On the one hand, this pretty much functions as a stand-alone film. The late, great Katrin Cartlidge is fantastic in teasing out the nuance necessary to bring characterization to Anne in such a short period of time, making us sympathize with her even as she throws away two men who are both clearly in love with her. The film needs to provide the contortions to make us as viewers work to get to her story across in a very short period of time. Much of what is included in this film, however, seems extraneous if discussed just within the context of this section – the fight that goes on in the background at the restaurant and the subsequent shooting that kills Nick, for example. As I describe it above, Anne’s husband dies in an random uprising in London, making Anne’s desire for a divorce both empty and unnecessary for the sake of the story. That we don’t actually return to a shot of Anne after seeing Nick’s destroyed face would also seem as if this short film were not about Anne.
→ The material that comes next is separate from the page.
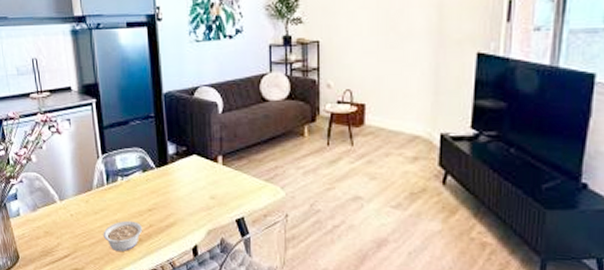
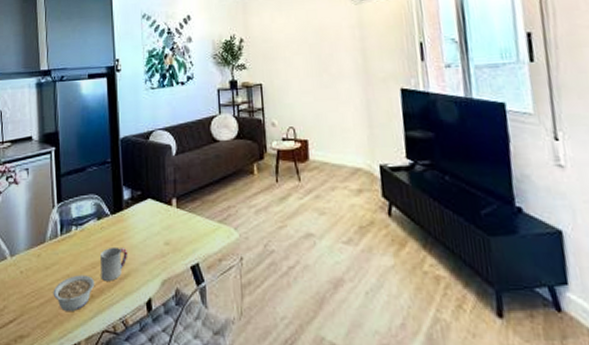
cup: none [147,197,174,228] -> present [101,246,128,281]

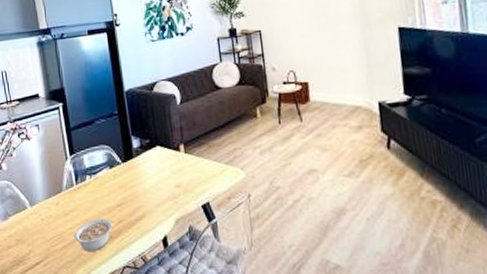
cup: present [101,246,128,281] -> none [116,191,142,223]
In truth, that is the problem with seriously considering the subtitle of Before the Rain – “a love story in three parts” – to mean that these are three separate films. By the time we get to the altercation in the restaurant, we have already seem one segment taking place between Catholics and Albanian Muslims in Montenegro; hence, we are also aware just by looking at the actors that the altercation in the background has to do with the ethnic unrest taking place in the Balkans in the 1990s. Within the film are two elements that connect it to the other two sections: at her job, Anne looks at a photograph taken of a defrocked priest sitting next to an Albanian girl who has been shot, the key action of the first section, “Words”; the photographer Alex (actually Aleksander) will be the protagonist of the third section, “Pictures,” as we follow him back to his village in Montenegro – the same as the first section – as he witnesses the tense changes that have occurred in his 16-year absence. We may also recognize Anne – primarily because she speaks the only words in English in the first segment of the film – from a very brief moment in the first segment, where she is seen approaching a funeral from afar.
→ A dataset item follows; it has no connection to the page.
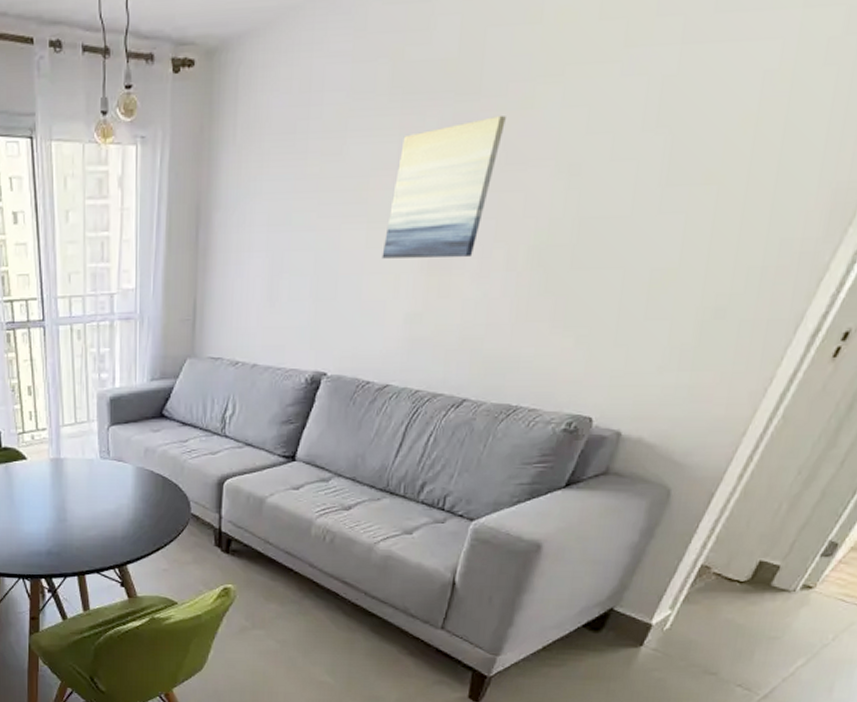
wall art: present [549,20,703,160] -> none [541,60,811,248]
Although I am not entirely sure of this, in 1994, the notion of the “triptych film,” as it were, was still a novelty; indeed, the release of Before the Rain coincided with the release of the more famous triptych film, Pulp Fiction, which were made independently and concurrently (hence, we should assume no influence of one on the other). While the piece as a whole depends on many narrative and/or stylistic constructs of short films that we have already mentioned – a sketched “moment in the life” representing a whole life, the necessity for us to become familiar with a character right away, narrative or stylistic innovation to jolt the viewer’s attention, etc. – the three parts are still very much intertwined. The focus and plot of the film as a whole is deficient without considering all of the parts together. This is as opposed to a true omnibus film like 11’09”01 where, although the arranging of the films produces a prescribed set of emotions and impressions, viewing one film essentially has little bearing on the plot of the remaining films.

As such, I might argue that Before the Rain is something different from an “omnibus film” per se. Borrowing from art history I like the term “triptych film” which implies that each segment is a separate “panel” that still must be considered together as a whole piece. The problem with such terminology is that this would seem to apply only to those with three sections (meaning we might use “diptych film” for something like Todd Solondz’s Storytelling and “polyptych film” for something like Things You Can Tell Just By Looking at Her [please comment on what you think about this, Christine!]). As such, however, I would also venture to say that all of these films are not omnibus films per se, since the individual sections do not seem to be able to stand on their own. Their dependence on each other changes the purpose of the short film to serve the function of a true feature.

Then again, I’m sure you will have comments about this.